VON BARBARA-ELLEN ROSS

Eine 18-jährige Bocholterin hat sich mit dem A/H1N1-Virus infiziert. Sie befindet sich bereits auf dem Weg der Besserung und wird ambulant behandelt. Zwei weitere Verdachtsfälle bestätigten sich nicht.

 

BOCHOLT Es ist der erste Fall von Schweinegrippe im Kreis Borken: Eine 18-jährige Bocholterin hat sich mit dem gefährlichen A/H1N1-Virus infiziert. Dies bestätigte gestern der Fachbereich Gesundheit im Kreis Borken.

Es waren die üblichen Erkältungssymptome, Husten, Schnupfen und Fieber, mit denen die 18-jährige Bocholterin nach ihrem Urlaub in Spanien zu kämpfen hatte. Der Besuch beim Hausarzt brachte Gewissheit: Es handelt sich um die Schweinegrippe. Die junge Frau wird ambulant behandelt und befindet sich bereits auf dem Weg der Besserung. Fieber habe sie keines mehr. Zudem halten Ärzte engen Kontakt mit der Familie, die Schutz- und Hygienemaßnahmen einhalte.

Bereits am Samstag war die 18-Jährige mit einer Reisegruppe aus Lloret de Mar zurückgekehrt. In den Touristenorten Spaniens waren zuletzt vermehrt Erkrankungsfälle aufgetreten. „Dort wo Jugendliche derzeit sehr intensiv miteinander feiern, ist die Übertragungsgefahr sehr groß“, sagte Annette Scherwinski, Leiterin des Fachbereichs Gesundheit im Kreis Borken.

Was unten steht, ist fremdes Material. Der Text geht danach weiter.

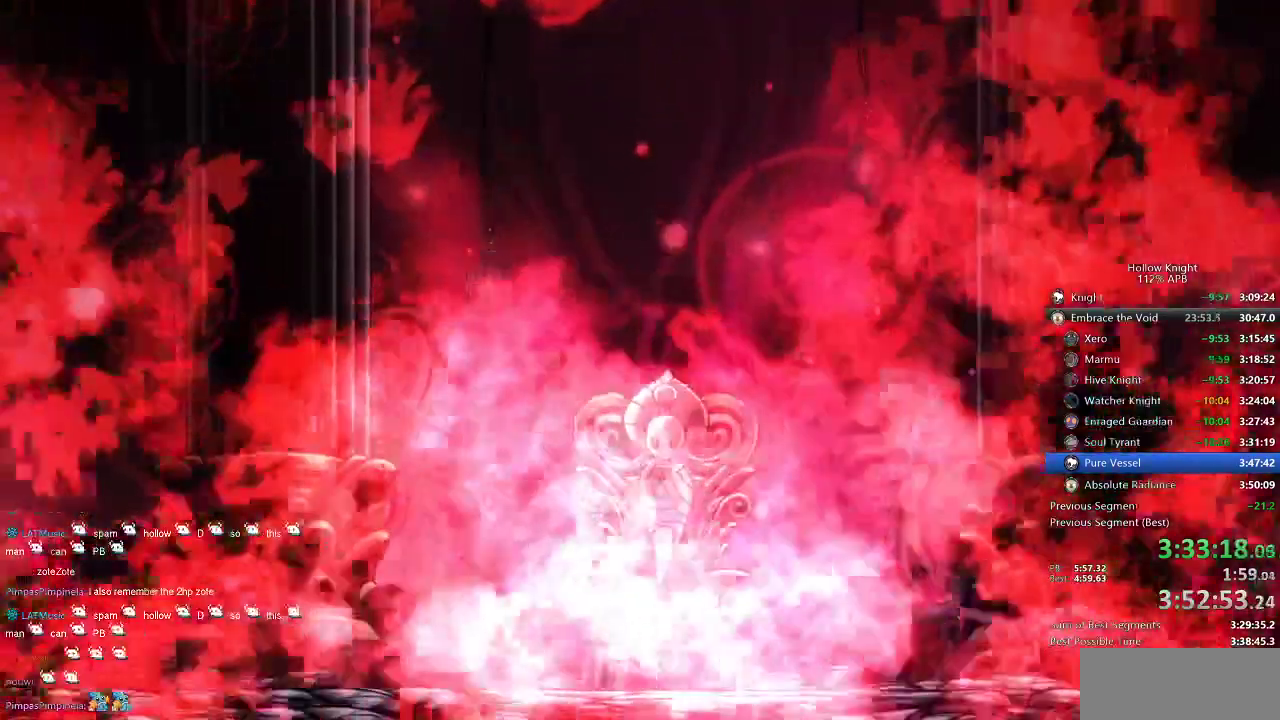
{"keys": ["nail"], "events": []}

In dem Reisebus aus Lloret de Mar befanden sich noch etwa 24 weitere Jugendliche aus dem Kreis Borken. Alle sind vom Fachbereich Borken über die Krankheit informiert worden. Da die Inkubationszeit sieben Tage beträgt und keiner der Mitreisenden bis jetzt über Symptome klagt, ist davon auszugehen, dass die Jugendlichen sich nicht angesteckt haben.

Bei zwei weiteren jungen Männern, einem 18-jährigen Hamminkelner und einem 17-jährigen Bocholter bestätigte sich der Verdacht auf Schweinegrippe nicht. Die Jugendlichen hatten ebenfalls mit einer Reisegruppe in Lloret de Mar Urlaub gemacht und sind direkt nach ihrer Ankunft in Bocholt am Donnerstagabend mit Grippesymptomen in das Bocholter Krankenhaus gekommen. Dort wurden sie auf einer Isolierstation behandelt. Der Schnelltest ergab, dass die Jugendlichen unter einer anderen Virusinfektion leiden. Sie konnten das Krankenhaus gestern bereits verlassen.

Sowohl Scherwinski als auch Prof. Dr. Jobst Nitsch, Hygieneverantwortlicher Arzt und Ärztlicher Direktor im Bocholter Krankenhaus betonen, dass es keinen Grund zur Panik gebe. Gestern habe eine Bocholter Reisegruppe aus Lloret de Mar angerufen und gefragt, ob sie gleich mit dem Bus zum Krankenhaus fahren sollten. „Dazu besteht natürlich kein Anlass“, sagt Nitsch. Des Weiteren geht der Professor davon aus, dass frühestens im Herbst oder Winter das Virus aggressiver werde. Allerdings soll es bis zu diesem Zeitpunkt auch einen Impfstoff gegen die Schweinegrippe geben. „Dann ist die ganz große Gefahr vorbei“, sagt Nitsch.

Die Apotheken in Bocholt verfügen zudem über einen großen Vorrat an Tamiflu, dem Medikament, das derzeit auch die erkrankte Bocholterin erhält. Mehrere hundert Packungen hält beispielsweise die Marien-Apotheke bereit, ebenso Hygienemittel und Schutzmasken. Tamiflu soll allerdings nicht vorbeugend genommen werden und muss vom Arzt verschrieben werden. Einige Patienten erhalten ein Rezept für Tamiflu jedoch auch, wenn sie Urlaub in einem Risikogebiet planen. Dann müssen die Kosten für das Medikament aber selbst gezahlt werden.